Subquery in SQL

Subquery in SQL

A subquery is a query nested inside another query. Subqueries allow you to perform an intermediate query and use its result within the main (outer) query. They are a powerful tool for breaking down complex SQL problems into smaller, more manageable parts.


Key Points

  1. Nested Query:
    Subqueries are written inside parentheses and can be used in SELECT, WHERE, FROM, or HAVING clauses.

  2. Intermediate Results:
    The result of the subquery is passed to the outer query for further processing.

  3. Can Be Correlated or Uncorrelated:

    • Uncorrelated Subqueries: Execute independently of the outer query.

    • Correlated Subqueries: Depend on the outer query for execution.

  4. Improves Readability:
    Breaks down complex queries for better understanding.


How to Explain to a Beginner

Think of a subquery like solving a multi-step math problem. You first calculate an intermediate value (subquery) and then use that result in the main solution (outer query). For instance, if you need to find the employees who earn more than the average salary, the subquery calculates the average salary, and the outer query finds employees with salaries exceeding it.


Syntax

General Syntax

SELECT columns
FROM table_name
WHERE column_name [operator] (SELECT columns FROM another_table WHERE condition);

Examples

1. Subquery in the WHERE Clause

Find employees earning more than the average salary:

SELECT employee_id, name, salary
FROM employees
WHERE salary > (SELECT AVG(salary) FROM employees);
  • Inner Query: Calculates the average salary.

  • Outer Query: Fetches employees with salaries greater than the result of the subquery.


2. Subquery in the SELECT Clause

Show each employee’s salary as a percentage of the total salary:

SELECT employee_id, name, 
       (salary / (SELECT SUM(salary) FROM employees)) * 100 AS salary_percentage
FROM employees;
  • The subquery calculates the total salary.

  • The outer query uses this to compute the salary percentage.


3. Subquery in the FROM Clause (Derived Table)

Find departments with an average salary greater than 50,000:

SELECT department_id, avg_salary
FROM (SELECT department_id, AVG(salary) AS avg_salary
      FROM employees
      GROUP BY department_id) AS dept_avg
WHERE avg_salary > 50000;
  • The subquery calculates the average salary for each department.

  • The outer query filters departments with an average salary exceeding 50,000.


4. Correlated Subquery

Find employees who earn more than the average salary of their department:

SELECT e1.name, e1.salary
FROM employees e1
WHERE e1.salary > (SELECT AVG(e2.salary)
                   FROM employees e2
                   WHERE e1.department_id = e2.department_id);
  • The inner query calculates the average salary for each department.

  • The outer query compares each employee's salary to the corresponding department average.


5. Subquery with EXISTS

Check if a department has any employees:

SELECT department_id, department_name
FROM departments d
WHERE EXISTS (SELECT 1
              FROM employees e
              WHERE e.department_id = d.department_id);
  • The subquery checks if rows exist in the employees table for each department.

When to Use Subqueries

  • To simplify complex queries by breaking them into smaller, logical steps.

  • When intermediate results are needed for filtering, calculations, or conditions.

  • To compare a value with a dynamically calculated result.


Common Mistakes to Avoid

  1. Returning Multiple Rows Where One is Expected:

     SELECT employee_id
     FROM employees
     WHERE salary = (SELECT salary FROM employees WHERE department_id = 1);
    
    • If the subquery returns more than one row, you’ll get an error.

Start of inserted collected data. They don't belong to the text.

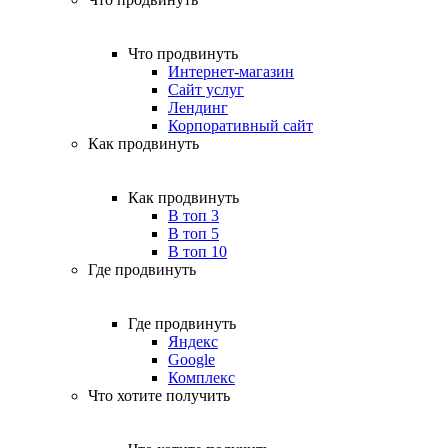
Что продвинуть
Интернет-магазин
Сайт услуг
Лендинг
Корпоративный сайт
Как продвинуть
Как продвинуть
В топ 3
В топ 5
В топ 10
Где продвинуть
Где продвинуть
Яндекс
Google
Комплекс
Что хотите получить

Use IN instead:
    WHERE salary IN (SELECT salary FROM employees WHERE department_id = 1);
  1. Performance Issues with Correlated Subqueries:

    • Correlated subqueries can be slow since they execute once for each row in the outer query.

    • Consider using a JOIN or derived table for better performance.


Tips for Beginners

  • Start Simple: Begin with uncorrelated subqueries in the WHERE clause.

  • Visualize the Steps: Break down the problem and write the subquery first.

  • Test Separately: Test the subquery independently to ensure it returns the expected result.